Topic: EIP AGRI: exploring emergent European policy tools and their potential to support collaborative agro-ecological innovation
Europe’s Common Agricultural Policy (CAP) has long supported schemes that seek to incentivise environmentally beneficial farming practices. The latest iteration of the CAP is seeking to trial new scheme models that incorporate more place-based knowledge through collaboration with farmers and other relevant stakeholders. Ireland’s implementation of the European Innovation Partnership for Agriculture Productivity and Sustainability (EIP AGRI) is one such example. In this paper, I use a case study derived from Ireland’s EIP Initiative to examine the potential for these kinds of policy measures to support the emergence of place-based collaboration. The Initiative itself called on locally embedded groups to propose agro-ecological farm improvements that they themselves had designed. Proposals were then funded on a competitive basis.
Using qualitative interview data, this paper traces the application writing activities of one such group based in Ireland’s western uplands. The group’s proposal sought to implement a sustainable grazing regime on tracts of collectively owned mountain farmland. This process involved the establishment of partnerships between farmers, farm advisors, researchers, rural development professionals, and a Non-Governmental Organisation. The collaboration that emerged manifested in a merging of knowledge input from a variety of these partners, often negotiated in terms of potential futures. However, this collaboration relied upon decision making structures that were established through years of anticipatory work by a small core group of actors with experience in facilitation, farmer leadership, and policy advocacy.
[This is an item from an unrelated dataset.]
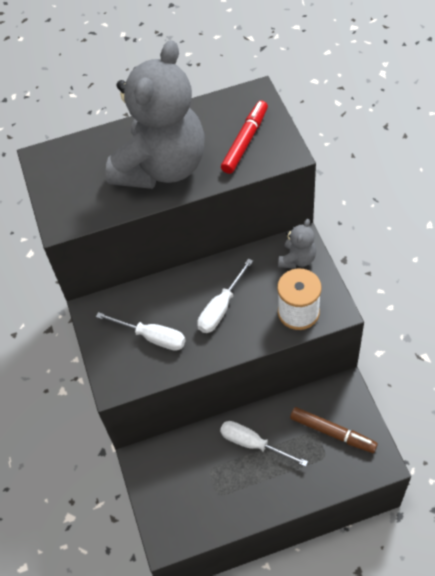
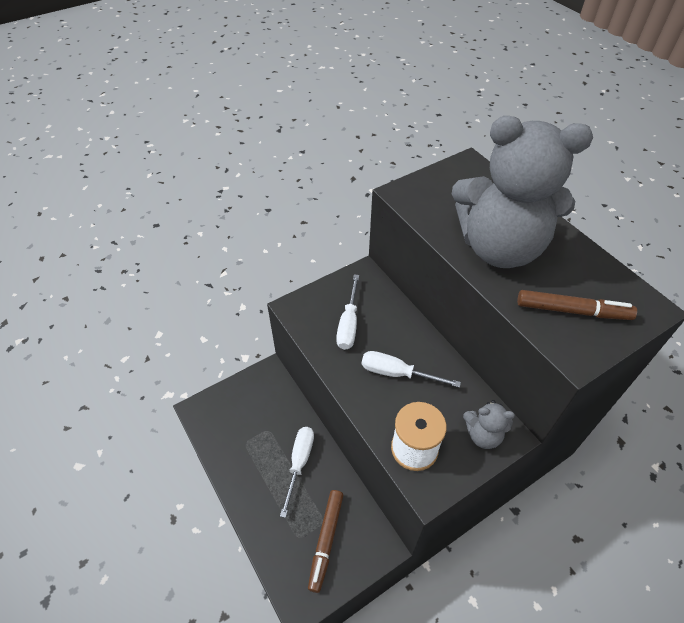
camera: 70 degrees right, 5 degrees down
(245, 141) = (572, 311): red marker -> brown marker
While this policy initiative may thus encourage and give form to such collaborations, the experience and skills of locally embedded actors were crucial to the process. Responding to the specific goals of this session then, this paper asserts that the EIP AGRI policy tool could favour farmer led collaborative innovation. At the same time, it points toward brokerage roles that may be required in order to develop a collaborative process in which farmers can have meaningful input.